> Task instructions
Everything in the records below should be set down again, word for word.
=== Section Start ===
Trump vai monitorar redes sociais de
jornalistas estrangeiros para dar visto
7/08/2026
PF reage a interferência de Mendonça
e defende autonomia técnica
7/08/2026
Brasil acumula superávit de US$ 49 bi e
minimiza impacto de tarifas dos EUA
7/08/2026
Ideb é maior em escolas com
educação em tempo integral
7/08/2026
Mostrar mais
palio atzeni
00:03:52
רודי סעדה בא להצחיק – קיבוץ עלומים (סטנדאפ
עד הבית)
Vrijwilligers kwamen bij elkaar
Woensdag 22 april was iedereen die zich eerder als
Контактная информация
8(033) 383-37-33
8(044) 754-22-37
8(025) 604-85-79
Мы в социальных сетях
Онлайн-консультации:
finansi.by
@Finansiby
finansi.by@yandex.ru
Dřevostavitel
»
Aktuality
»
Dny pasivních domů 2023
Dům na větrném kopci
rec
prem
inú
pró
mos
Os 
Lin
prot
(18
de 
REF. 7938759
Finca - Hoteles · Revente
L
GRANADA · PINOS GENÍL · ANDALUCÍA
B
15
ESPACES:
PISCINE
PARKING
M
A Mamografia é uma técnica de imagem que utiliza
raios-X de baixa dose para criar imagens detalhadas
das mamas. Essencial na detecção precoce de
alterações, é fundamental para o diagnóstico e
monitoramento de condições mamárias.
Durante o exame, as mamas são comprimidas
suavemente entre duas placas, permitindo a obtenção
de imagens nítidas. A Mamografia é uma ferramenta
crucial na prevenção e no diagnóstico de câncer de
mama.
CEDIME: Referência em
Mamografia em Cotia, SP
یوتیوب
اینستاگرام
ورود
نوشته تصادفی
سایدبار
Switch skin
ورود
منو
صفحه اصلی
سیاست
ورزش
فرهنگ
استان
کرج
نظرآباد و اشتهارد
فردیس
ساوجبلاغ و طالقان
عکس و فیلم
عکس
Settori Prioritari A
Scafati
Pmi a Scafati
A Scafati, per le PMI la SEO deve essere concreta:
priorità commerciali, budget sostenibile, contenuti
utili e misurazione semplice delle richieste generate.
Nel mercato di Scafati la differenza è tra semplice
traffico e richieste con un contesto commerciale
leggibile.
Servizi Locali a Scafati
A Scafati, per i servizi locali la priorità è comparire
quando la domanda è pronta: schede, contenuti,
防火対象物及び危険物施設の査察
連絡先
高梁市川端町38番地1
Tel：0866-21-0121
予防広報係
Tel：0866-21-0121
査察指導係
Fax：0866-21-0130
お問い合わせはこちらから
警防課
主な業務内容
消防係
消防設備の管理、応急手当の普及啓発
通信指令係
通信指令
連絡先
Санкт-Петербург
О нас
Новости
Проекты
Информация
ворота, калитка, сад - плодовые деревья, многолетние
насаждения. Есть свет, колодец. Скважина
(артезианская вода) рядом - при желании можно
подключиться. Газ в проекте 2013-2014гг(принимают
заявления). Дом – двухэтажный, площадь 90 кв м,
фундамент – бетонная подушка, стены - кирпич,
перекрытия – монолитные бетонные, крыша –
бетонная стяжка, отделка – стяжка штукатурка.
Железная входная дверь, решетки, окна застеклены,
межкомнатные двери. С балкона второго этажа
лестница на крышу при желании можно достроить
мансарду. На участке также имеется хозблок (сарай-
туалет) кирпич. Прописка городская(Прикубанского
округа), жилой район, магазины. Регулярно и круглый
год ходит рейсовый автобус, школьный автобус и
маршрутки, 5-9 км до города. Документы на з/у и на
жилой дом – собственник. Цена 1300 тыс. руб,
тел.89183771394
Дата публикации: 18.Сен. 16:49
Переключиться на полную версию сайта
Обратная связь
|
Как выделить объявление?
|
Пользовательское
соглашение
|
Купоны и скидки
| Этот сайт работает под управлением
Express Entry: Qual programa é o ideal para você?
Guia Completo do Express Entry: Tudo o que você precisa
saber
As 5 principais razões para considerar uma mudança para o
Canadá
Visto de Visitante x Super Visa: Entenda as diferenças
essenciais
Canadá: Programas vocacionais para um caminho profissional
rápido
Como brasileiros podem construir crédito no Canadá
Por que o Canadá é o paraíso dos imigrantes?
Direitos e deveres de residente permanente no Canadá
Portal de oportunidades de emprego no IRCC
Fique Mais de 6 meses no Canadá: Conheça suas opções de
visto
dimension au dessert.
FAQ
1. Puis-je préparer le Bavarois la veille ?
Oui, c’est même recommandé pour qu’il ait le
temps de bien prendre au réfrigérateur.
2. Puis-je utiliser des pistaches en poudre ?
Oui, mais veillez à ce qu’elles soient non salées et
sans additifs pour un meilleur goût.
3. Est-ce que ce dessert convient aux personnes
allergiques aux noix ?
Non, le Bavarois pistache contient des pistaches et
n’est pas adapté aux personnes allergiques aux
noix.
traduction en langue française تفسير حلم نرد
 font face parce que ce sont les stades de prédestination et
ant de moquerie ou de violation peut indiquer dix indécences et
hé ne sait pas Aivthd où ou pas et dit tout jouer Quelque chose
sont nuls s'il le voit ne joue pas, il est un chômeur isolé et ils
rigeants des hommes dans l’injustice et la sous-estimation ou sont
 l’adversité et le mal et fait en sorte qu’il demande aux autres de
=== Section End ===
> Solution to this exercise
Trump vai monitorar redes sociais de
jornalistas estrangeiros para dar visto
7/08/2026
PF reage a interferência de Mendonça
e defende autonomia técnica
7/08/2026
Brasil acumula superávit de US$ 49 bi e
minimiza impacto de tarifas dos EUA
7/08/2026
Ideb é maior em escolas com
educação em tempo integral
7/08/2026
Mostrar mais
palio atzeni
00:03:52
רודי סעדה בא להצחיק – קיבוץ עלומים (סטנדאפ
עד הבית)
Vrijwilligers kwamen bij elkaar
Woensdag 22 april was iedereen die zich eerder als
Контактная информация
8(033) 383-37-33
8(044) 754-22-37
8(025) 604-85-79
Мы в социальных сетях
Онлайн-консультации:
finansi.by
@Finansiby
finansi.by@yandex.ru
Dřevostavitel
»
Aktuality
»
Dny pasivních domů 2023
Dům na větrném kopci
rec
prem
inú
pró
mos
Os 
Lin
prot
(18
de 
REF. 7938759
Finca - Hoteles · Revente
L
GRANADA · PINOS GENÍL · ANDALUCÍA
B
15
ESPACES:
PISCINE
PARKING
M
A Mamografia é uma técnica de imagem que utiliza
raios-X de baixa dose para criar imagens detalhadas
das mamas. Essencial na detecção precoce de
alterações, é fundamental para o diagnóstico e
monitoramento de condições mamárias.
Durante o exame, as mamas são comprimidas
suavemente entre duas placas, permitindo a obtenção
de imagens nítidas. A Mamografia é uma ferramenta
crucial na prevenção e no diagnóstico de câncer de
mama.
CEDIME: Referência em
Mamografia em Cotia, SP
یوتیوب
اینستاگرام
ورود
نوشته تصادفی
سایدبار
Switch skin
ورود
منو
صفحه اصلی
سیاست
ورزش
فرهنگ
استان
کرج
نظرآباد و اشتهارد
فردیس
ساوجبلاغ و طالقان
عکس و فیلم
عکس
Settori Prioritari A
Scafati
Pmi a Scafati
A Scafati, per le PMI la SEO deve essere concreta:
priorità commerciali, budget sostenibile, contenuti
utili e misurazione semplice delle richieste generate.
Nel mercato di Scafati la differenza è tra semplice
traffico e richieste con un contesto commerciale
leggibile.
Servizi Locali a Scafati
A Scafati, per i servizi locali la priorità è comparire
quando la domanda è pronta: schede, contenuti,
防火対象物及び危険物施設の査察
連絡先
高梁市川端町38番地1
Tel：0866-21-0121
予防広報係
Tel：0866-21-0121
査察指導係
Fax：0866-21-0130
お問い合わせはこちらから
警防課
主な業務内容
消防係
消防設備の管理、応急手当の普及啓発
通信指令係
通信指令
連絡先
Санкт-Петербург
О нас
Новости
Проекты
Информация
ворота, калитка, сад - плодовые деревья, многолетние
насаждения. Есть свет, колодец. Скважина
(артезианская вода) рядом - при желании можно
подключиться. Газ в проекте 2013-2014гг(принимают
заявления). Дом – двухэтажный, площадь 90 кв м,
фундамент – бетонная подушка, стены - кирпич,
перекрытия – монолитные бетонные, крыша –
бетонная стяжка, отделка – стяжка штукатурка.
Железная входная дверь, решетки, окна застеклены,
межкомнатные двери. С балкона второго этажа
лестница на крышу при желании можно достроить
мансарду. На участке также имеется хозблок (сарай-
туалет) кирпич. Прописка городская(Прикубанского
округа), жилой район, магазины. Регулярно и круглый
год ходит рейсовый автобус, школьный автобус и
маршрутки, 5-9 км до города. Документы на з/у и на
жилой дом – собственник. Цена 1300 тыс. руб,
тел.89183771394
Дата публикации: 18.Сен. 16:49
Переключиться на полную версию сайта
Обратная связь
|
Как выделить объявление?
|
Пользовательское
соглашение
|
Купоны и скидки
| Этот сайт работает под управлением
Express Entry: Qual programa é o ideal para você?
Guia Completo do Express Entry: Tudo o que você precisa
saber
As 5 principais razões para considerar uma mudança para o
Canadá
Visto de Visitante x Super Visa: Entenda as diferenças
essenciais
Canadá: Programas vocacionais para um caminho profissional
rápido
Como brasileiros podem construir crédito no Canadá
Por que o Canadá é o paraíso dos imigrantes?
Direitos e deveres de residente permanente no Canadá
Portal de oportunidades de emprego no IRCC
Fique Mais de 6 meses no Canadá: Conheça suas opções de
visto
dimension au dessert.
FAQ
1. Puis-je préparer le Bavarois la veille ?
Oui, c’est même recommandé pour qu’il ait le
temps de bien prendre au réfrigérateur.
2. Puis-je utiliser des pistaches en poudre ?
Oui, mais veillez à ce qu’elles soient non salées et
sans additifs pour un meilleur goût.
3. Est-ce que ce dessert convient aux personnes
allergiques aux noix ?
Non, le Bavarois pistache contient des pistaches et
n’est pas adapté aux personnes allergiques aux
noix.
traduction en langue française تفسير حلم نرد
 font face parce que ce sont les stades de prédestination et
ant de moquerie ou de violation peut indiquer dix indécences et
hé ne sait pas Aivthd où ou pas et dit tout jouer Quelque chose
sont nuls s'il le voit ne joue pas, il est un chômeur isolé et ils
rigeants des hommes dans l’injustice et la sous-estimation ou sont
 l’adversité et le mal et fait en sorte qu’il demande aux autres de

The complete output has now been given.